I started with left right, considered trailing leading, and ended with start end to better mimic startIndex/endIndex.
I don't mind returning an empty substring but what is the best way to construct that?
I am against using an option set. I think supporting trim from the start or the end of the string is fine but they are never intended to be used simultaneously. The default behavior is "both" or "a full trim".
I decided to include it in the original design because it's easier to have it voted out than voted in.
For my first go at this, I directly copied the white space details from NSString
's trimmingCharacters(in:)
.
Still up for grabs:
- grapheme-by-grapheme or scalar-by-scalar (I want accented whitespace to be non-whitespace)
- What types/protocols adopt this: string, substring, stringprotocol, unicodescalarview
- A standards based decision of what constitutes whitespace, coordinated with character properties and other proposals.
I feel strongly about allowing the caller specify the Set<Character>
value because it'd be a regression over NSString
's trimmingCharacters(in:)
API, API which provides an expectation or precedent for expected behaviour. Failing to match its functionality in this case would increase residual dependence on Foundation and limit the portability of a codebase to other platforms.
Another reason I feel strongly about it is there are times when I've wanted to strip some whitespace to the exclusion of others. More relevant to the present discussion is what counts as whitespace, changes to that definition in the future and perhaps trivially, any concerns about performance and the number of members in the character set.
Also, in my opinion, there's nothing more infuriating than an API lacking simple affordances.

• WORK TASK 1: Copy the passage of the trimming discussion verbatim, beginning at the words "API, API which" and stopping after the words "lacking simple affordances.".
The records have no connection to the trimming discussion.

• DATASET:
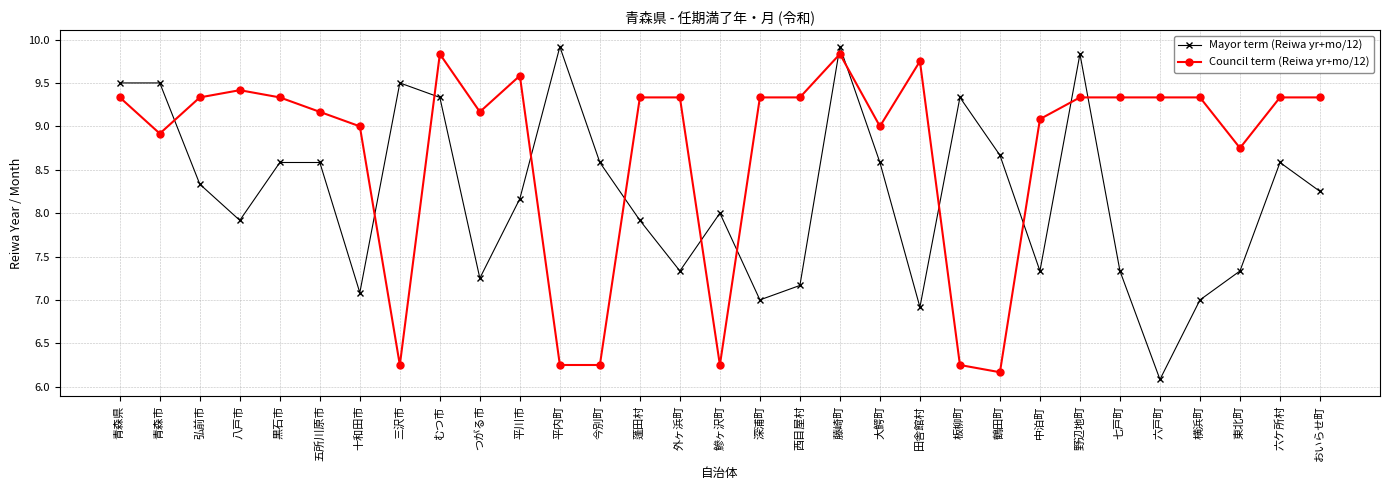

How many intersections are there between Mayor term (Reiwa yr+mo/12) and Council term (Reiwa yr+mo/12)?

13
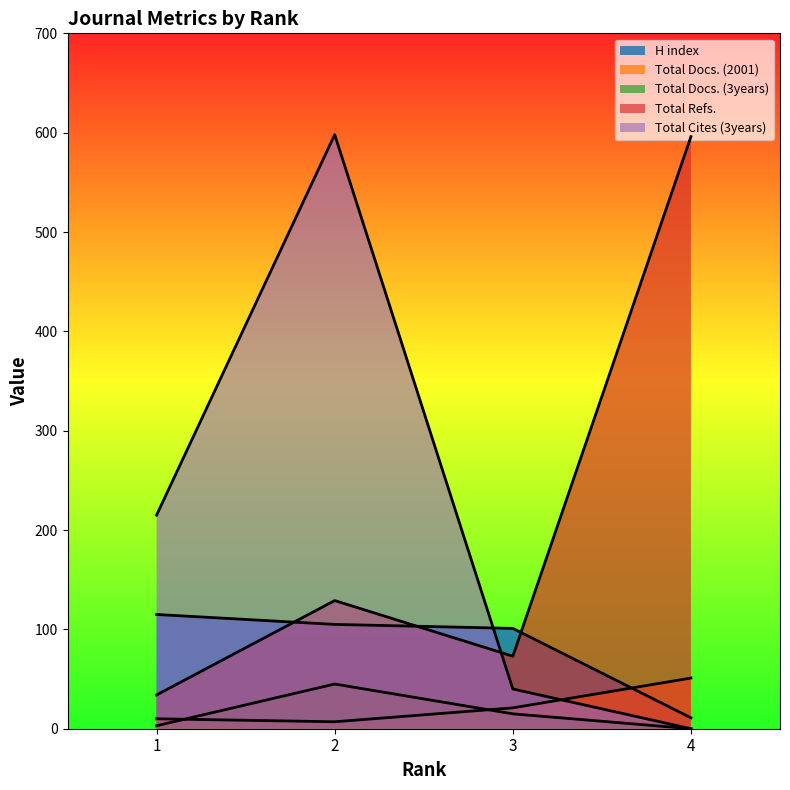

Reading left to right, list all the values displayed in this chart.

H index: 115	105	101	11
Total Docs. (2001): 10	7	21	51
Total Docs. (3years): 3	45	15	0
Total Refs.: 34	129	73	596
Total Cites (3years): 215	598	40	0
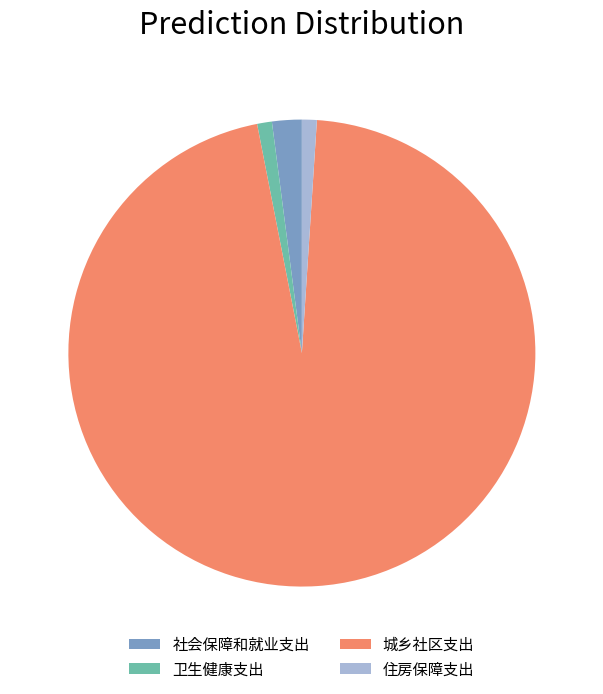

Do 卫生健康支出 and 住房保障支出 together represent more than half of the pie?

No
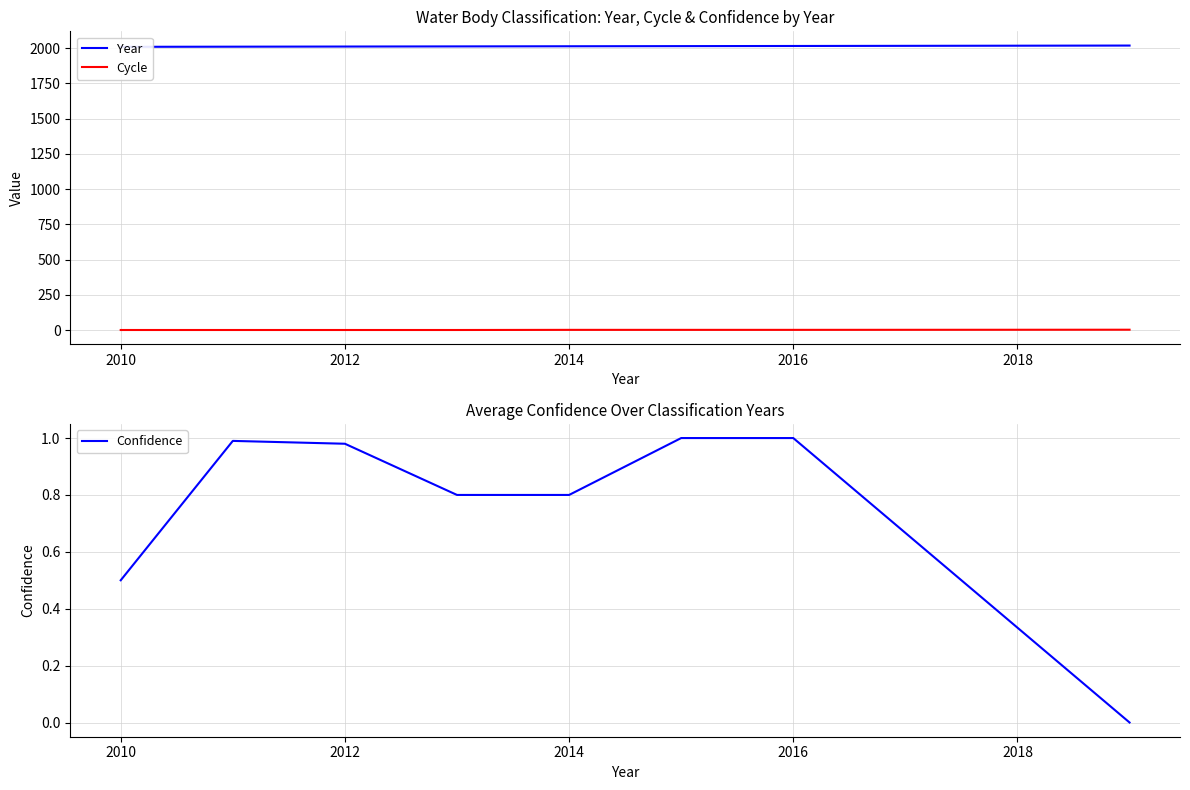

How many values in the Cycle series exceed 2?

1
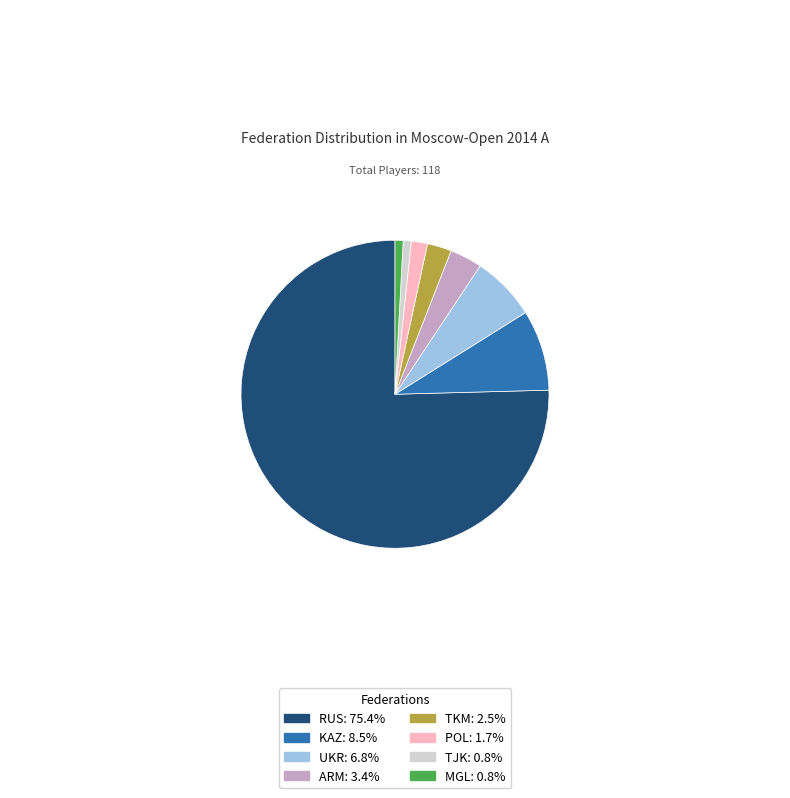

Is it true that KAZ is 8% of the pie?

True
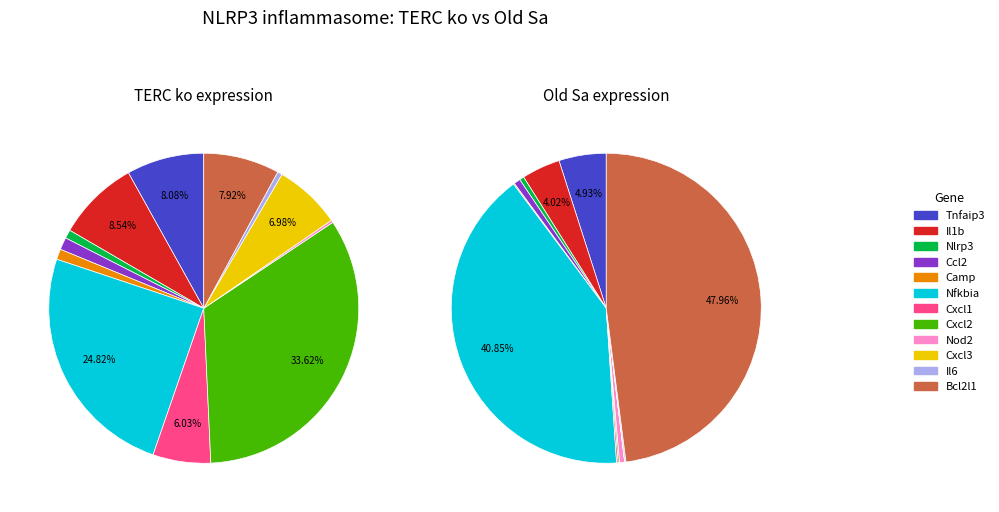

Does 4 represent more than half of the total?

No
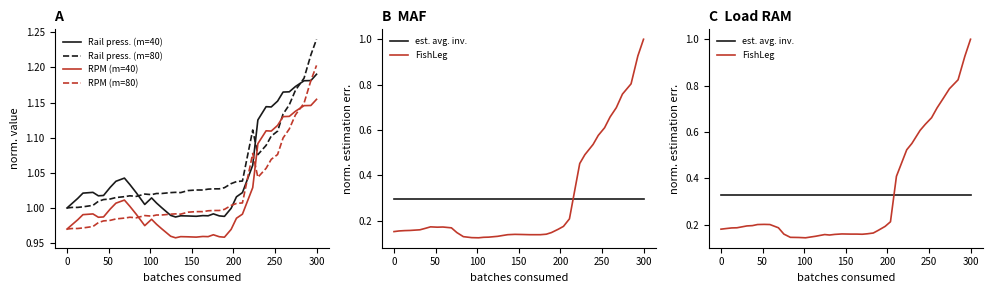

At which label does Rail press. (m=40) reach its peak?

300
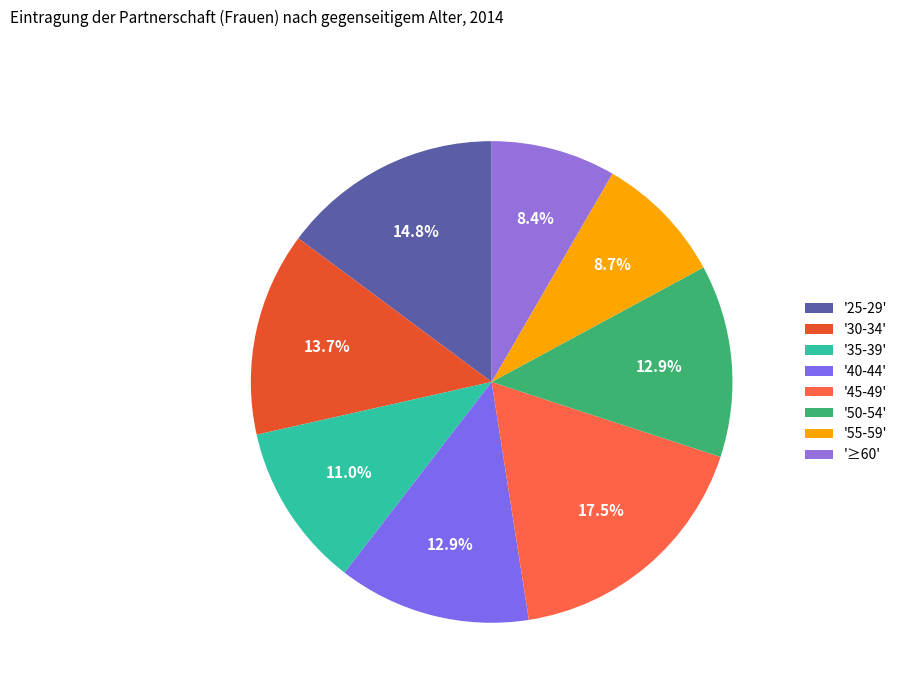

Does any single category account for the majority?

No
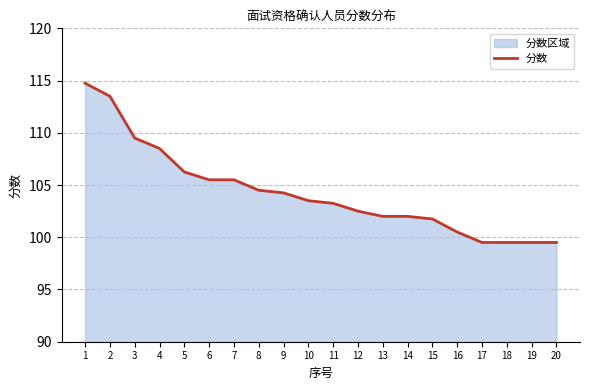

Which has a higher value, 7 or 4?

4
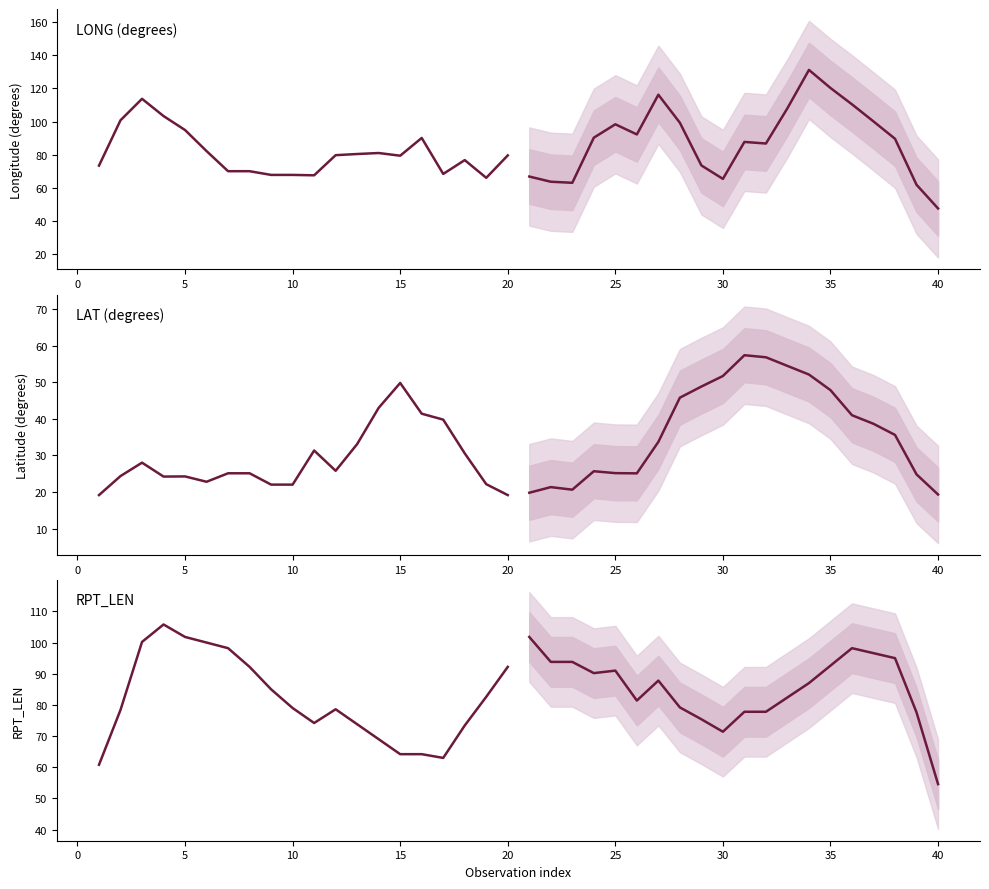

True or false: LAT historical and RPT_LEN projected intersect in this chart.

False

• WORK TASK 2: Repeat every one of the chart records above line for line, leaving the pictures out of your answer.

• OUTPUT 1:
API, API which provides an expectation or precedent for expected behaviour. Failing to match its functionality in this case would increase residual dependence on Foundation and limit the portability of a codebase to other platforms.
Another reason I feel strongly about it is there are times when I've wanted to strip some whitespace to the exclusion of others. More relevant to the present discussion is what counts as whitespace, changes to that definition in the future and perhaps trivially, any concerns about performance and the number of members in the character set.
Also, in my opinion, there's nothing more infuriating than an API lacking simple affordances.

• OUTPUT 2:
How many intersections are there between Mayor term (Reiwa yr+mo/12) and Council term (Reiwa yr+mo/12)?

13

Reading left to right, list all the values displayed in this chart.

H index: 115	105	101	11
Total Docs. (2001): 10	7	21	51
Total Docs. (3years): 3	45	15	0
Total Refs.: 34	129	73	596
Total Cites (3years): 215	598	40	0

Do 卫生健康支出 and 住房保障支出 together represent more than half of the pie?

No

How many values in the Cycle series exceed 2?

1

Is it true that KAZ is 8% of the pie?

True

Does 4 represent more than half of the total?

No

At which label does Rail press. (m=40) reach its peak?

300

Does any single category account for the majority?

No

Which has a higher value, 7 or 4?

4

True or false: LAT historical and RPT_LEN projected intersect in this chart.

False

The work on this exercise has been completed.